The prisoners of the Colwood Crawl can dimly see hope through their windshields, now that the province has chosen a design for the new interchange at McKenzie Avenue and the Trans-Canada Highway.

The prisoners of the Colwood Crawl can dimly see hope through their windshields, now that the province has chosen a design for the new interchange at McKenzie Avenue and the Trans-Canada Highway.

While the project should uncork that notorious intersection and give welcome relief to many drivers, it’s unlikely to be a complete solution, as it will push the bottlenecks farther down the road.

The new interchange will be a partial cloverleaf, Transportation Minister Todd Stone announced Tuesday. After open houses, about 75 per cent of the people who gave their opinions backed that design.

By late 2018, the $85-million project should be open for traffic, and Stone estimates it will cut about 22 minutes off the commute time. That will be joyous news for West Shore residents who have spent years crawling to and from Victoria at rush hour.

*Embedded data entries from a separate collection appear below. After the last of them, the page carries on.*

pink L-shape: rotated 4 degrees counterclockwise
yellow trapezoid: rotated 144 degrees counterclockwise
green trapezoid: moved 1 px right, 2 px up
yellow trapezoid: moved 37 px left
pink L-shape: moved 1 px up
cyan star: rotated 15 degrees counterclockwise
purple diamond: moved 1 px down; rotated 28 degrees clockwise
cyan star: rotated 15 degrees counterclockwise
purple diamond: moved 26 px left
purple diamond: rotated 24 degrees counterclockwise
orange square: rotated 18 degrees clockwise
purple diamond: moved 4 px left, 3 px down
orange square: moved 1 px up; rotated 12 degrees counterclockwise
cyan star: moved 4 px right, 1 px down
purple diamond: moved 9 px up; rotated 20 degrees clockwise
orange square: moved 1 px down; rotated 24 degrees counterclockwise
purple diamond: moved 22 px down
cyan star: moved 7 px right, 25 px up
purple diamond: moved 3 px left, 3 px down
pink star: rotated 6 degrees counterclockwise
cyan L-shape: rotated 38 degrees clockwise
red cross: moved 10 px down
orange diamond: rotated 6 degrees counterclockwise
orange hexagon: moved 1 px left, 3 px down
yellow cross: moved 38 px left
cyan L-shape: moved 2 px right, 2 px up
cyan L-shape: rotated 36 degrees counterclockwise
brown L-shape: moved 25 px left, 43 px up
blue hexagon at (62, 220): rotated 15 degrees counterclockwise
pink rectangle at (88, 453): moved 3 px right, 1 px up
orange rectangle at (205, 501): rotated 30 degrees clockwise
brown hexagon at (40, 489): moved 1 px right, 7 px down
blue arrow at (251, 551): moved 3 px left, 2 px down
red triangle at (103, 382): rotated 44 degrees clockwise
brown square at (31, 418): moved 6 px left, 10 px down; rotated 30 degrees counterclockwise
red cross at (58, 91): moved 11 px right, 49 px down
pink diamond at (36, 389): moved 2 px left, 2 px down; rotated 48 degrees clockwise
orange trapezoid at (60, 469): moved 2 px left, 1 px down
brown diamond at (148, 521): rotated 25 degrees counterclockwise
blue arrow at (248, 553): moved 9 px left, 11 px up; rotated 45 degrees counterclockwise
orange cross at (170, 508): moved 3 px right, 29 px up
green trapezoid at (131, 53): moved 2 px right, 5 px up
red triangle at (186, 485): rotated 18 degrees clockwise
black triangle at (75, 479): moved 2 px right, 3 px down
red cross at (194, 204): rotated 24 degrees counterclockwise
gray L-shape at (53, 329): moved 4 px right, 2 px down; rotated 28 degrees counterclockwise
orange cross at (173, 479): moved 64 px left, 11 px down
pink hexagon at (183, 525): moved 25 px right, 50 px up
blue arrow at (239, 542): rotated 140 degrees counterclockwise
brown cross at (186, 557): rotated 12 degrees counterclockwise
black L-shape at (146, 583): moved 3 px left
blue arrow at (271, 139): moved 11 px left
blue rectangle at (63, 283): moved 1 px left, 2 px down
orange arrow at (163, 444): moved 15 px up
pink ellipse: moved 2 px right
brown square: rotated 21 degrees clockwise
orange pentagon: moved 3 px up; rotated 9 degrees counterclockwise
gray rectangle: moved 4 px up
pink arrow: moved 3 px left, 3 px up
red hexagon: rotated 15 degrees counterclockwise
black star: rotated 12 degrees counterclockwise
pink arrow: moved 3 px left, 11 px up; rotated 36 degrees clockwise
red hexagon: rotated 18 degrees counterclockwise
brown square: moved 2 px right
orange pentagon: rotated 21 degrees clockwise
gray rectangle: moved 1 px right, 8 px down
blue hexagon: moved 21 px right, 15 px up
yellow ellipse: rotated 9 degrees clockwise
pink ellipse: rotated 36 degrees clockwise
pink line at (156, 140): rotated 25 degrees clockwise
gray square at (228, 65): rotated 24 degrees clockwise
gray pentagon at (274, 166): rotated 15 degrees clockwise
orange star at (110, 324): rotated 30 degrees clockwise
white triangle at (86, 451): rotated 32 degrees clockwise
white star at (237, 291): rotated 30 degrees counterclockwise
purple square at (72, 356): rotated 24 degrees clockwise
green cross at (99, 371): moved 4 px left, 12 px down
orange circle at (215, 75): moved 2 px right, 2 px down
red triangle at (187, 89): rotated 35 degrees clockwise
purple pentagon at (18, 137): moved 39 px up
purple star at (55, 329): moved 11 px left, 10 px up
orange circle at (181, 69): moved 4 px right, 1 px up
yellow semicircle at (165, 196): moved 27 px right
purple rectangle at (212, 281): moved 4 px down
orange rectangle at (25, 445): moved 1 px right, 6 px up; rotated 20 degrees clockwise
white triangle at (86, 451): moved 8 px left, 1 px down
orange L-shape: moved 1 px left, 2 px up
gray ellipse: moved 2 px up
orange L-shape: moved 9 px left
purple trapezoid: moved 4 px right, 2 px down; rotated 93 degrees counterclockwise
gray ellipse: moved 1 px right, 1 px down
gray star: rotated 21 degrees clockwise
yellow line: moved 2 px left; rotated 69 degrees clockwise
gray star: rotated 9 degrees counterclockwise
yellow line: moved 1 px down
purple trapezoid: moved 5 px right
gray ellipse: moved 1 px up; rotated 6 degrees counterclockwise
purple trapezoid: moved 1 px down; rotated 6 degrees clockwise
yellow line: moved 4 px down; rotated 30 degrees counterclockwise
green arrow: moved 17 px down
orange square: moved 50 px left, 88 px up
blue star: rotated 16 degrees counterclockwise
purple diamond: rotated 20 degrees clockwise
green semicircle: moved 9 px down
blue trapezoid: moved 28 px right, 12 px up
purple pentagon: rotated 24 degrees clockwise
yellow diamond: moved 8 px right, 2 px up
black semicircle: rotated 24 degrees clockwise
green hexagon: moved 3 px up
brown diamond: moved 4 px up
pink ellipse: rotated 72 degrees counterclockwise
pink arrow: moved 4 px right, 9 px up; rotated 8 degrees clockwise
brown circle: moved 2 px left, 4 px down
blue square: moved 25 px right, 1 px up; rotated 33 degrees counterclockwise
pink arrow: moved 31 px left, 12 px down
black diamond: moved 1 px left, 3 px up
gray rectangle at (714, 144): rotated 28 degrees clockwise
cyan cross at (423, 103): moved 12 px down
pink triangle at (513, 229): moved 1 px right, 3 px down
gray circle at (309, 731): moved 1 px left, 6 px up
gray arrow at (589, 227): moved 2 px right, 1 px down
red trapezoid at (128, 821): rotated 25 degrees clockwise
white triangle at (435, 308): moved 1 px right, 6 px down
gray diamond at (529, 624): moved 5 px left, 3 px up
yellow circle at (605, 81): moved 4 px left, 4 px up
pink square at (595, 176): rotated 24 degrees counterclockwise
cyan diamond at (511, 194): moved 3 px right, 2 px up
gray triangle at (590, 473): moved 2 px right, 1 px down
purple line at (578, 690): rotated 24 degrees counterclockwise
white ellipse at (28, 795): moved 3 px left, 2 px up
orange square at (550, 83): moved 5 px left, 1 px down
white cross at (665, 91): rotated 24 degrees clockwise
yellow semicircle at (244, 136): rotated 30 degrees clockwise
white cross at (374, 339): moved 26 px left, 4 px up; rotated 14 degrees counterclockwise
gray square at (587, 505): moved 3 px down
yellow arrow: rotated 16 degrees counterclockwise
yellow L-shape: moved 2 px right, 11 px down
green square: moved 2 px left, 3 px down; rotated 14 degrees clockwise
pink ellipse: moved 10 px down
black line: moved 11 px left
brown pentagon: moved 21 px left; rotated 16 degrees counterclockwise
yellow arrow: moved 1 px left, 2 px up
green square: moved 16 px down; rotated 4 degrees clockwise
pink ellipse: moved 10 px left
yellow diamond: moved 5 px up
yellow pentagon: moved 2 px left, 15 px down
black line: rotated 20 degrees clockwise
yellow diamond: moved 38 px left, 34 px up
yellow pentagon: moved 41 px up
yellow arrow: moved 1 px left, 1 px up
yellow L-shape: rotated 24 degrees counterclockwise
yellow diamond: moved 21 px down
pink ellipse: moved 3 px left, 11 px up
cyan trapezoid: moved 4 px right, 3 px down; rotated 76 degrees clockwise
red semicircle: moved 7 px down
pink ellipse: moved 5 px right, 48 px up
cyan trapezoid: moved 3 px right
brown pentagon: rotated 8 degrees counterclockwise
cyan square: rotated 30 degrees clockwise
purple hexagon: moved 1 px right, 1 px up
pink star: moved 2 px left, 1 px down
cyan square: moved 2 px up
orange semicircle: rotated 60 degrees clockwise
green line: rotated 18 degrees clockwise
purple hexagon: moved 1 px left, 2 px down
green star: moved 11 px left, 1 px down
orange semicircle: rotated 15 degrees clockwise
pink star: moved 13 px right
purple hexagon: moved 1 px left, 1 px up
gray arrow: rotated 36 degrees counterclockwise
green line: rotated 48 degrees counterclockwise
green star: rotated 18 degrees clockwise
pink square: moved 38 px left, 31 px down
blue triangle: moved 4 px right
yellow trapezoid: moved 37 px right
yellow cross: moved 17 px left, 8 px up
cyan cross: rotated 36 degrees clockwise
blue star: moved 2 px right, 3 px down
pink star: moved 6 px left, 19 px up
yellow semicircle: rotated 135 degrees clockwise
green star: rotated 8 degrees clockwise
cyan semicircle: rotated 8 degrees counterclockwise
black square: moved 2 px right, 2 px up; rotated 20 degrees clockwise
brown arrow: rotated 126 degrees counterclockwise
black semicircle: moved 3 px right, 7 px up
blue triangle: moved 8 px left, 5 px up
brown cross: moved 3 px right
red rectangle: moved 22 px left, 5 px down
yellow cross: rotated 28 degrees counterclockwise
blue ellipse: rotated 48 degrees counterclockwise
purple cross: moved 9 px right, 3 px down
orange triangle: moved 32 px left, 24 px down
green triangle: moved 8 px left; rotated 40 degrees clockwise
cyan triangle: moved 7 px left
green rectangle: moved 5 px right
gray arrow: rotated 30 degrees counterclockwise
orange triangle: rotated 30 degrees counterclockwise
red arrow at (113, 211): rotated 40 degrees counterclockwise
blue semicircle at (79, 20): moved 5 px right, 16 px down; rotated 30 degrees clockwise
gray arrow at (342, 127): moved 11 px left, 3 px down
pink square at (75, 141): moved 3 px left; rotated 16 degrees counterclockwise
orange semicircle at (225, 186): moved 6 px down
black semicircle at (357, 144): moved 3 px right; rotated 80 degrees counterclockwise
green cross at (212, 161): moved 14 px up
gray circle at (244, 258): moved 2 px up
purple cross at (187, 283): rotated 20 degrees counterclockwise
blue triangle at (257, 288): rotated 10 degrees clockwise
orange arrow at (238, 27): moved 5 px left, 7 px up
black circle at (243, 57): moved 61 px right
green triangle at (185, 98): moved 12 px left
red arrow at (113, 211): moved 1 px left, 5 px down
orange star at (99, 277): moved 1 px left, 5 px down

Stone expects it will be safer, as well, as it will reduce the number of accidents and injuries.

Some neighbours, such as Rob Wickson, president of Gorge Tillicum community association, are unhappy with the effect it will have on their communities and on Cuthbert Holmes Park, which will lose 1.4 hectares. That area is supposed to be replaced, with an opportunity to improve trails and water flow in the area.

The plan does offer improvements for pedestrians and cyclists, who will get better and wider overpasses over the highway and McKenzie.

For those with their eyes on the future, there is a corridor on the north side of the Trans-Canada that could carry light rail transit if such a dream is ever realized. That dream, or some other form of mass transit, is the only way to truly fix the Colwood Crawl and other bottlenecks.

When the new interchange opens, cars coming into Victoria will back up at Tillicum Road, while those heading to the Peninsula or the University of Victoria will idle at Burnside Road, Carey Road or Glanford Avenue. At least initially, those jams will likely be less acute than the current one, but it’s an inflexible rule of highway construction that new roads always fill with traffic.

To get around that rule, planners have to give commuters alternatives to the car. With the distances to the West Shore, that means mass transit, whether it’s rapid buses or light rail. The latter requires high passenger numbers to be viable, so it could be years away, but buses are within easy reach.

“I don’t think we’re really going to be addressing the issues of the congestion problem until we give motorists and folks living in the West Shore a better alternative for getting downtown,” said Edward Pullman, president of the Greater Victoria Cycling Coalition, who generally likes the design. “I would say this project is incomplete without a rapid-transit component.”

To its credit, the province has acknowledged the need by setting aside the corridor for a transit line. When the next bottlenecks begin driving drivers to distraction, the solution should focus on that option and not another cloverleaf.

The only way to cure big traffic jams is to put fewer cars on the road.